On October 28, "crude oil oversupply" has become the prevailing sentiment among traders and analysts in the global energy market. Nearly all institutions are forecasting an oil supply glut, though opinions differ on its scale. Moneta Markets FX suggests that this pessimistic outlook stems from overlapping projections by multiple authoritative agencies, yet uncertainties in the data remain. The International Energy Agency (IEA) recently acknowledged an unexplained gap of approximately 1.47 million barrels per day in global crude supply, raising new questions about this "missing oil" phenomenon.
Last week, the IEA further fueled concerns about oversupply, projecting a global surplus of around 2.35 million barrels per day this year, potentially reaching a record 4 million barrels per day by 2026. However, the same report noted that the untracked 1.47 million barrels per day casts doubt on the accuracy of these forecasts, indicating that actual global crude supply-demand dynamics may be more complex than anticipated. Moneta Markets FX highlights that the "missing oil" estimate has risen from 370,000 barrels per day in Q2 to 850,000 in July and 1.47 million in August, suggesting either expanding statistical discrepancies or underestimated supply volatility.
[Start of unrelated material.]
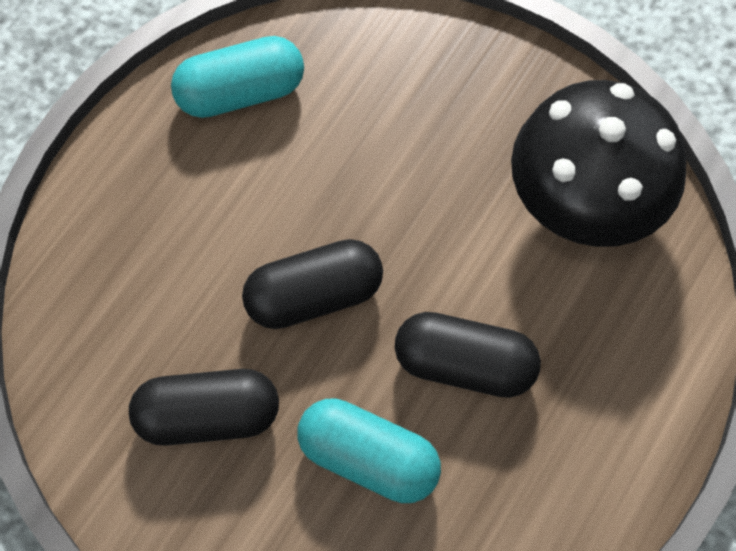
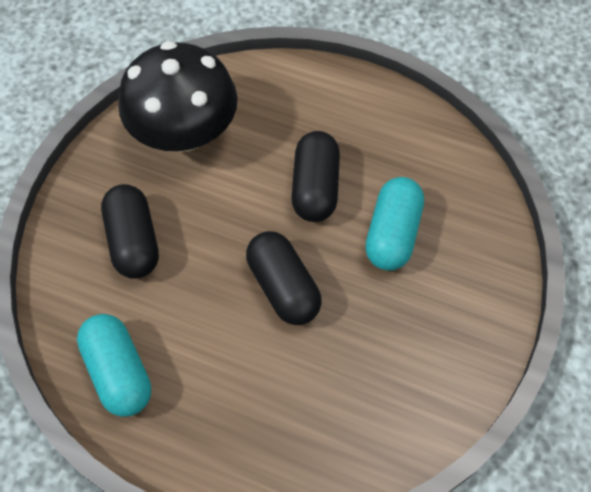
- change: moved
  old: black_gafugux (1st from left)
Meanwhile, other agencies are revising their medium-to-long-term supply-demand outlooks. BloombergNEF raised its 2026 surplus forecast to 3.3 million barrels per day, despite projecting a 1.16 million-barrel surplus this year—a contradictory logic, as oversupply typically suppresses prices and drilling activity, leading to production cuts rather than capacity expansion. The U.S. Energy Information Administration (EIA) expects this year’s surplus at 1.9 million barrels per day, potentially rising to 2.1 million by 2026, both upward revisions. Moneta Markets FX argues these adjustments reflect ongoing divergence in assessing future supply elasticity and demand recovery.
Market sentiment remains cautious, with Bloomberg reporting about 1 billion barrels of crude in transit at sea—some still seeking buyers—indicating persistent supply pressure. Stalled Middle Eastern crude sales are also seen as a sign of loosening supply-demand balance. Yet IEA data shows floating storage fell by 8 million barrels per day in August before rebounding sharply to 102 million in September, underscoring extreme volatility. Moneta Markets FX believes such short-term inventory swings may amplify psychological expectations of "oversupply."
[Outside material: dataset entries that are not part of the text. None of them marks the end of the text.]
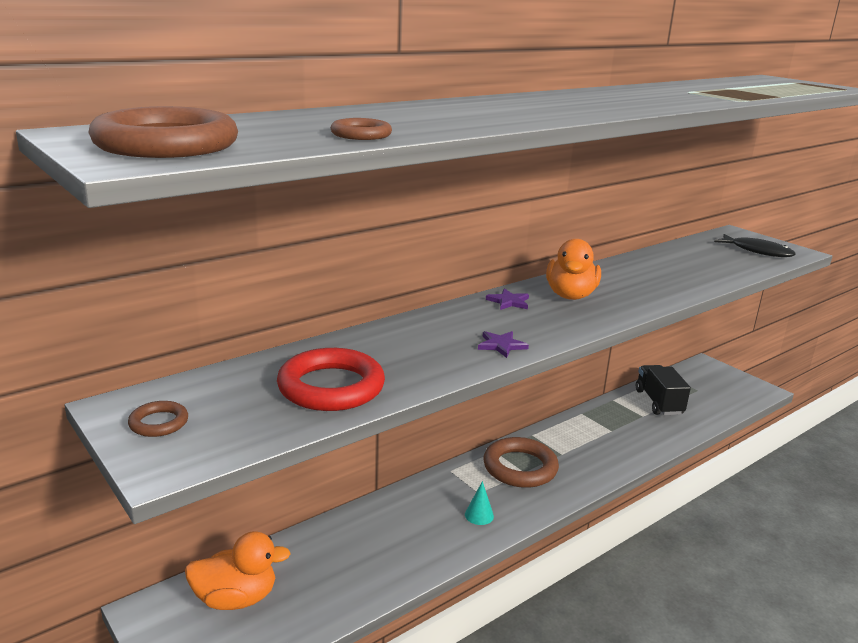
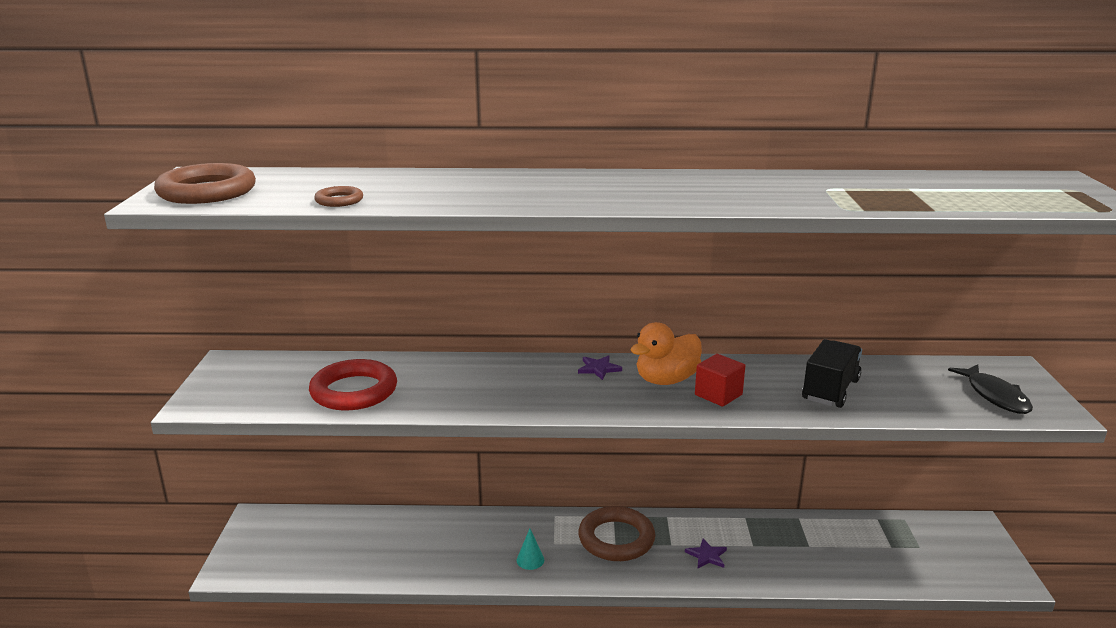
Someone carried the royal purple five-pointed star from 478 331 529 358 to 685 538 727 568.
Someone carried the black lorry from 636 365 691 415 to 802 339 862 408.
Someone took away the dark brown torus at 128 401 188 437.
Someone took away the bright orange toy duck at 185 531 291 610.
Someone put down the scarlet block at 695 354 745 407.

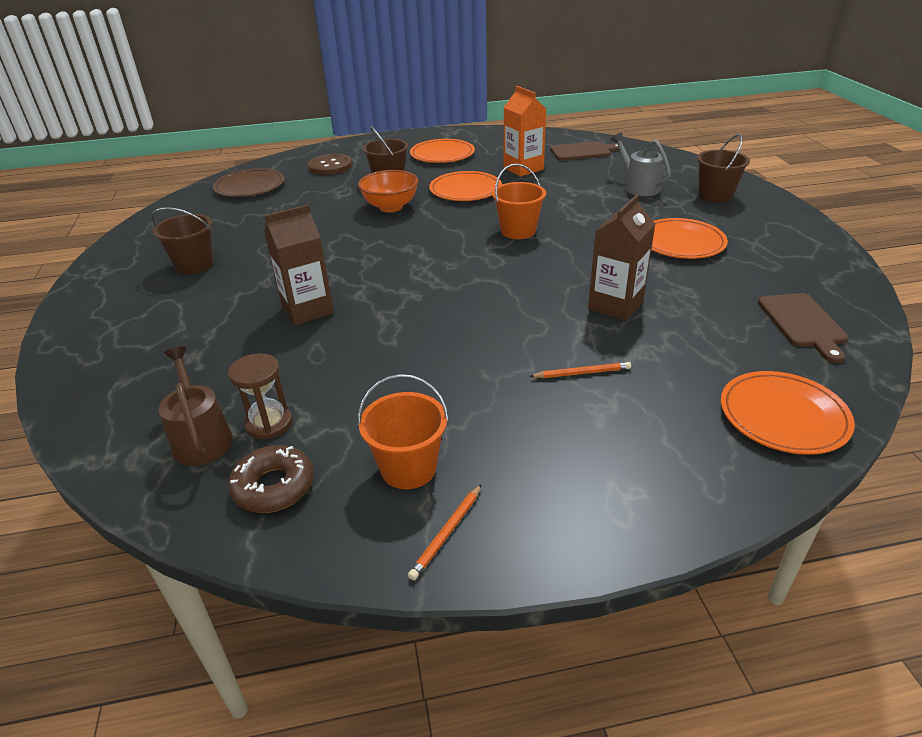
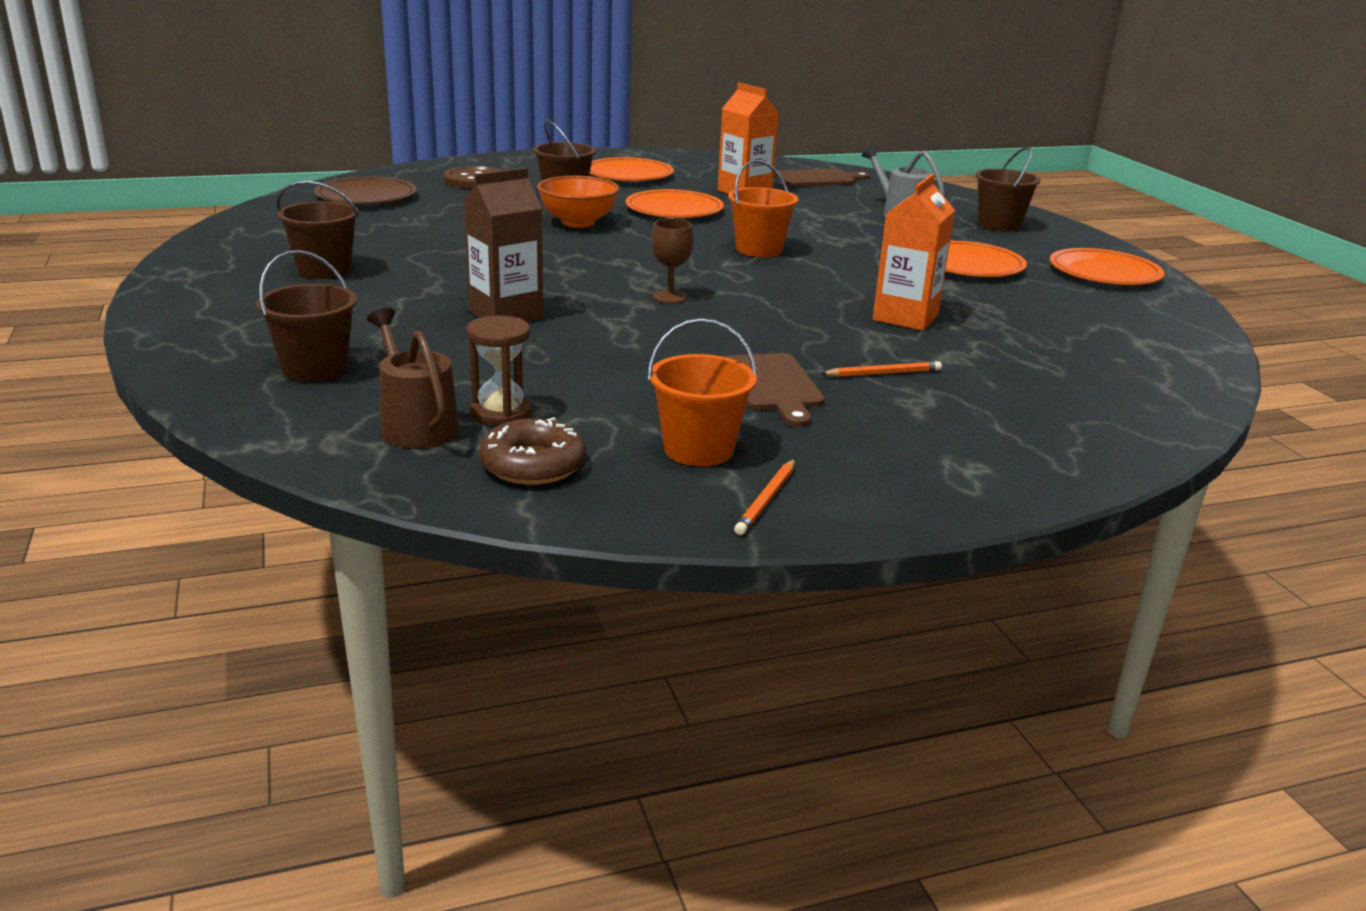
Someone repainted the dark brown juice carton at 588 194 655 321, which became the bright orange juice carton at 872 174 955 331.
Someone carried the dark brown bread board from 758 293 848 363 to 725 353 825 427.
Someone carried the bright orange dinner plate from 721 371 855 455 to 1050 248 1165 285.
Someone put down the dark brown wine glass at 651 219 694 303.
Someone put down the dark brown sand bucket at 256 250 357 382.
Despite this, oil prices have recently edged higher. Some analysts attribute this to market fatigue with "glut narratives," as investors question overly bearish forecasts. UBS analyst Staunovo noted, "While supply concerns have resurfaced, we view the market as only slightly oversupplied, not truly stagnant." Geopolitical risks and supply security from major producers also lend price support, maintaining market sensitivity. Moneta Markets FX observes that if the severe surpluses predicted by the IEA and EIA materialized, geopolitical supply risks would have limited price impact. Instead, persistent market sensitivity to disruptions suggests the "oil glut" narrative may lack solid grounding.
Overall, Moneta Markets FX concludes that the oil market is navigating a phase where "data and sentiment" intertwine. While short-term oversupply fears dominate, actual supply gaps and inventory fluctuations indicate prices may still be driven by sentiment and geopolitical events. Investors should remain wary of "false surplus" signals and focus on underlying supply-demand fundamentals amid volatility.